Lewis is drawing then a supposition, not an allegory or deductively logical argument. Indeed, as the citation above suggests, it is based on imagination. If it is an apologetic argument, it is an imaginative one. And I believe that makes it more powerful because it “baptizes” our imagination, just as George MacDonald’s Phantastes baptized Lewis’s imagination in February 1916.
         Does this apologetic work? It works for Lewis because of his formidable imagination. In many ways, this is a literary more than philosophical argument. It is important here to recall his preaching in that University chapel:
In speaking of this desire for our own far-off country, which we find in ourselves even now, I feel a certain shyness. I am almost committing an indecency. I am trying to rip open the inconsolable secret in each of you—the secret that hurts to much that you take your revenge on it by calling it names like Nostalgia and Romanticism and Adolesence….

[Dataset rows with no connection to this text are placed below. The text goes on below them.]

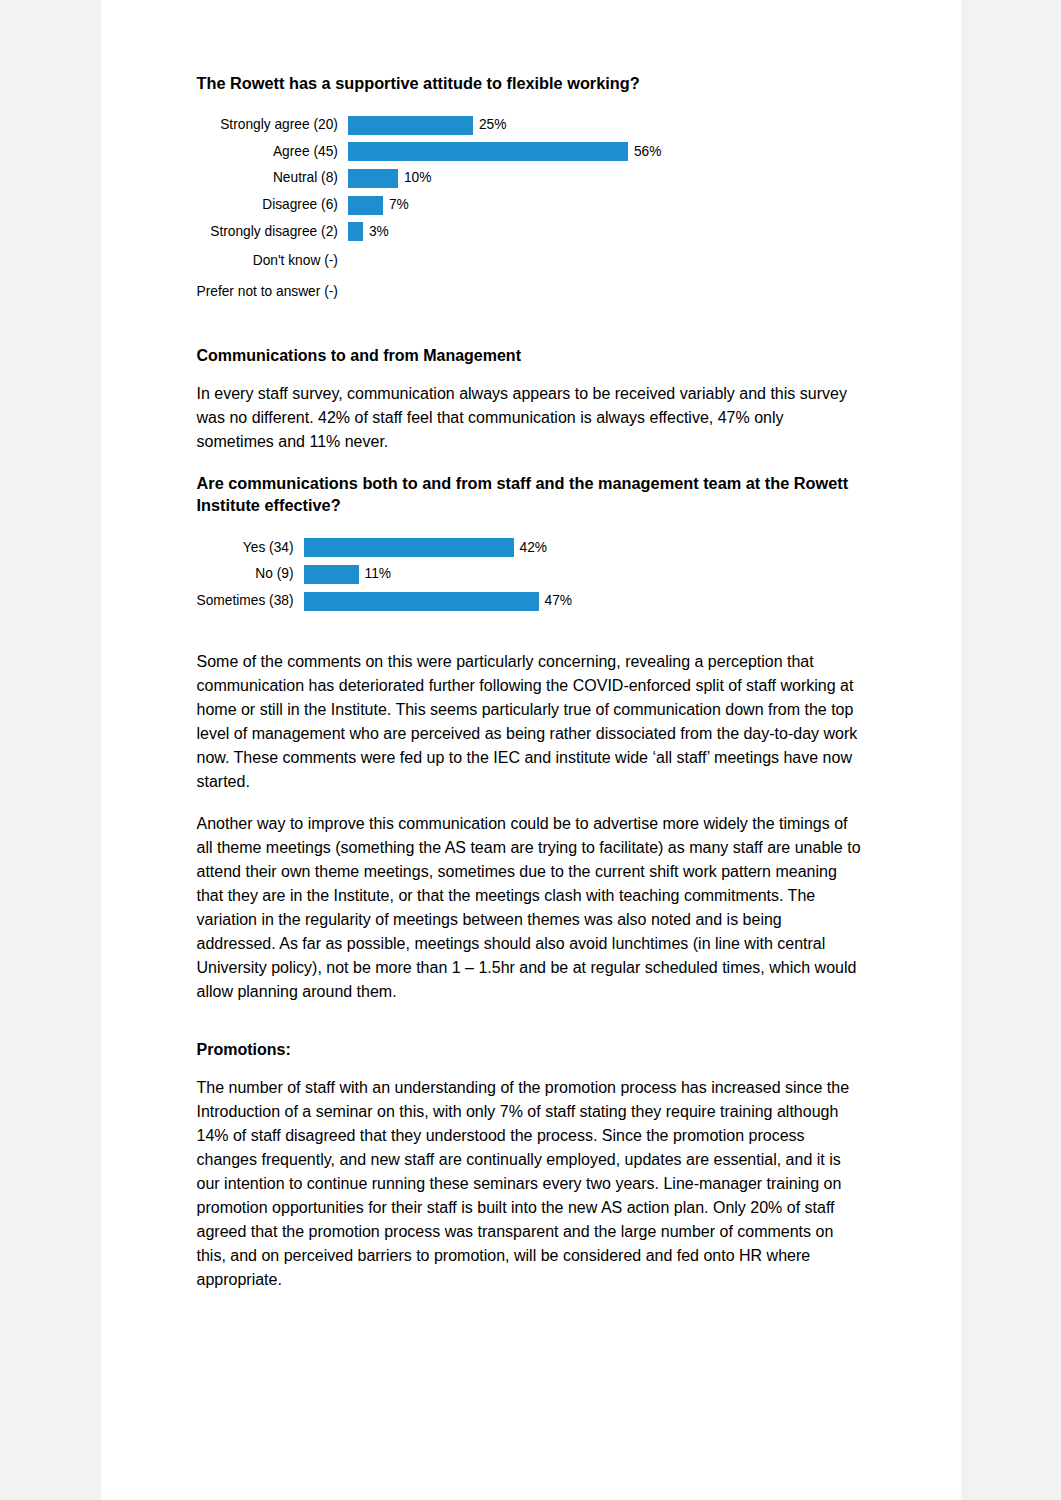The Rowett has a supportive attitude to flexible working?
| Strongly agree (20) | 25% |
| Agree (45) | 56% |
| Neutral (8) | 10% |
| Disagree (6) | 7% |
| Strongly disagree (2) | 3% |
| Don't know (-) | |
| Prefer not to answer (-) | |
Communications to and from Management
In every staff survey, communication always appears to be received variably and this survey was no different. 42% of staff feel that communication is always effective, 47% only sometimes and 11% never.
Are communications both to and from staff and the management team at the Rowett Institute effective?
| Yes (34) | 42% |
| No (9) | 11% |
| Sometimes (38) | 47% |
Some of the comments on this were particularly concerning, revealing a perception that communication has deteriorated further following the COVID-enforced split of staff working at home or still in the Institute. This seems particularly true of communication down from the top level of management who are perceived as being rather dissociated from the day-to-day work now. These comments were fed up to the IEC and institute wide ‘all staff’ meetings have now started.
Another way to improve this communication could be to advertise more widely the timings of all theme meetings (something the AS team are trying to facilitate) as many staff are unable to attend their own theme meetings, sometimes due to the current shift work pattern meaning that they are in the Institute, or that the meetings clash with teaching commitments. The variation in the regularity of meetings between themes was also noted and is being addressed. As far as possible, meetings should also avoid lunchtimes (in line with central University policy), not be more than 1 – 1.5hr and be at regular scheduled times, which would allow planning around them.
Promotions:
The number of staff with an understanding of the promotion process has increased since the Introduction of a seminar on this, with only 7% of staff stating they require training although 14% of staff disagreed that they understood the process. Since the promotion process changes frequently, and new staff are continually employed, updates are essential, and it is our intention to continue running these seminars every two years. Line-manager training on promotion opportunities for their staff is built into the new AS action plan. Only 20% of staff agreed that the promotion process was transparent and the large number of comments on this, and on perceived barriers to promotion, will be considered and fed onto HR where appropriate.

    This task—to open up our latent desire for something more than this world has to offer—is one I took up with a worship team in which we started with that beautiful Harold Arlen tune with lyrics by E. Y. Harburg from the playbook of American movies, Somewhere Over the Rainbow:
Somewhere over the rainbow, skies are blue
And the dreams that you dare to dream,
Really do come true. 
We played the song to remind our congregation that Lewis was right: we desire heaven almost as naturally as we breathe. It doesn’t even take Scripture to evoke those thoughts. They lie close.